Records supplied:
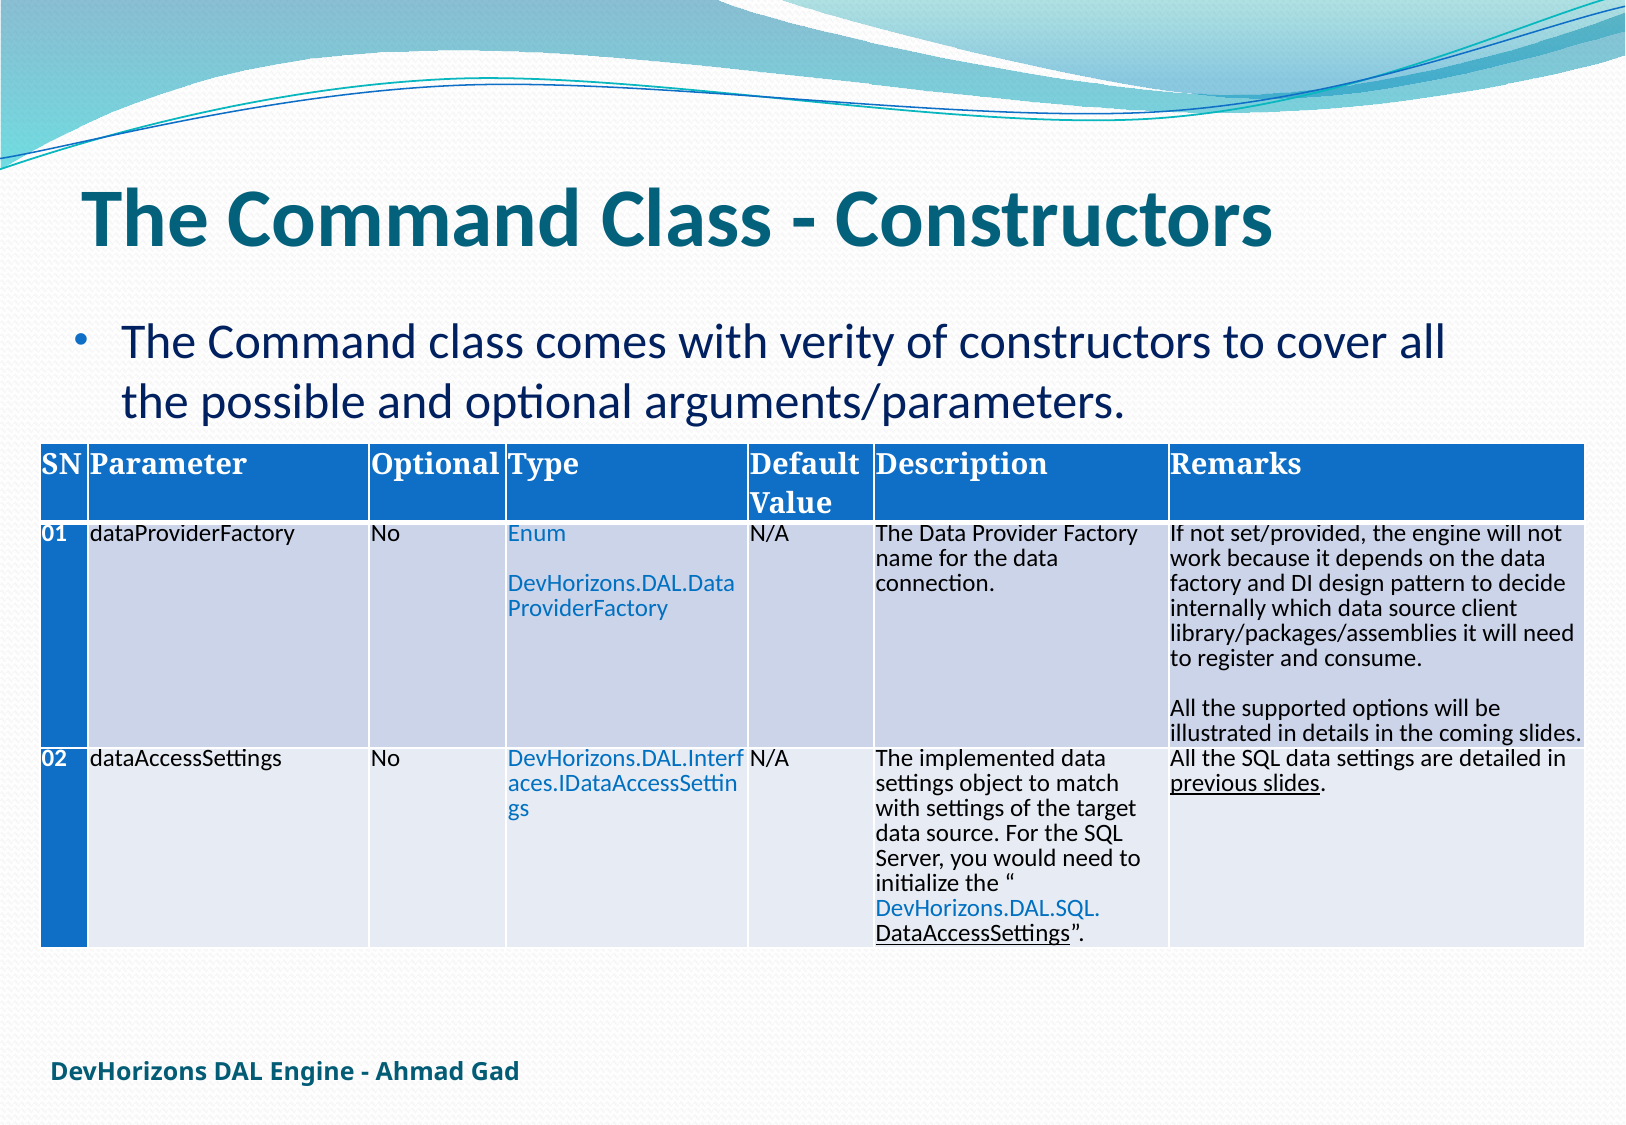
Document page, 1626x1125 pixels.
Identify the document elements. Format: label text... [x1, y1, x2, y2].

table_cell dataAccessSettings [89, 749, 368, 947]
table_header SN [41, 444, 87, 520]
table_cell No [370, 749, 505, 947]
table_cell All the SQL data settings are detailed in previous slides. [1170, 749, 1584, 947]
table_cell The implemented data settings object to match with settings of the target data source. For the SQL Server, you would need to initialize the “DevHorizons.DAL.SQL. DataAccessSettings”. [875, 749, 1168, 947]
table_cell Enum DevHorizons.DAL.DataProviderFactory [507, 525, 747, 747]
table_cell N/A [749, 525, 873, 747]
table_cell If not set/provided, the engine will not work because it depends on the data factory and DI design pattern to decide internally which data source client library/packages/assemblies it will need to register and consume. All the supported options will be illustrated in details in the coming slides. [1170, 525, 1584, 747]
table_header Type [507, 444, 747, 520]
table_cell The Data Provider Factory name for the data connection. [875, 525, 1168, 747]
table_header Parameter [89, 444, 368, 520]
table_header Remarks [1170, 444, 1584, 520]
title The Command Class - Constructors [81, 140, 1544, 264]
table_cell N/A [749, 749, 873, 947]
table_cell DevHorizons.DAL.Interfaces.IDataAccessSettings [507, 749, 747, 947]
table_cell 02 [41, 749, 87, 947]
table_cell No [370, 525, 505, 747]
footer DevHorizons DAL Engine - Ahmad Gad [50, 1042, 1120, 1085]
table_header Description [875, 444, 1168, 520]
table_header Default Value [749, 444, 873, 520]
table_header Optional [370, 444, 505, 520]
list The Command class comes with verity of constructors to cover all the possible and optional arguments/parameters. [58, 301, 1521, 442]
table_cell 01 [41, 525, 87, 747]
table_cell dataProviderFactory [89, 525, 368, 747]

About this task:
Can the entries above be repeated exactly, without their pictures?

Solution for this task:
Document page, 1626x1125 pixels.
Identify the document elements. Format: label text... [x1, y1, x2, y2].

table_cell dataAccessSettings [89, 749, 368, 947]
table_header SN [41, 444, 87, 520]
table_cell No [370, 749, 505, 947]
table_cell All the SQL data settings are detailed in previous slides. [1170, 749, 1584, 947]
table_cell The implemented data settings object to match with settings of the target data source. For the SQL Server, you would need to initialize the “DevHorizons.DAL.SQL. DataAccessSettings”. [875, 749, 1168, 947]
table_cell Enum DevHorizons.DAL.DataProviderFactory [507, 525, 747, 747]
table_cell N/A [749, 525, 873, 747]
table_cell If not set/provided, the engine will not work because it depends on the data factory and DI design pattern to decide internally which data source client library/packages/assemblies it will need to register and consume. All the supported options will be illustrated in details in the coming slides. [1170, 525, 1584, 747]
table_header Type [507, 444, 747, 520]
table_cell The Data Provider Factory name for the data connection. [875, 525, 1168, 747]
table_header Parameter [89, 444, 368, 520]
table_header Remarks [1170, 444, 1584, 520]
title The Command Class - Constructors [81, 140, 1544, 264]
table_cell N/A [749, 749, 873, 947]
table_cell DevHorizons.DAL.Interfaces.IDataAccessSettings [507, 749, 747, 947]
table_cell 02 [41, 749, 87, 947]
table_cell No [370, 525, 505, 747]
footer DevHorizons DAL Engine - Ahmad Gad [50, 1042, 1120, 1085]
table_header Description [875, 444, 1168, 520]
table_header Default Value [749, 444, 873, 520]
table_header Optional [370, 444, 505, 520]
list The Command class comes with verity of constructors to cover all the possible and optional arguments/parameters. [58, 301, 1521, 442]
table_cell 01 [41, 525, 87, 747]
table_cell dataProviderFactory [89, 525, 368, 747]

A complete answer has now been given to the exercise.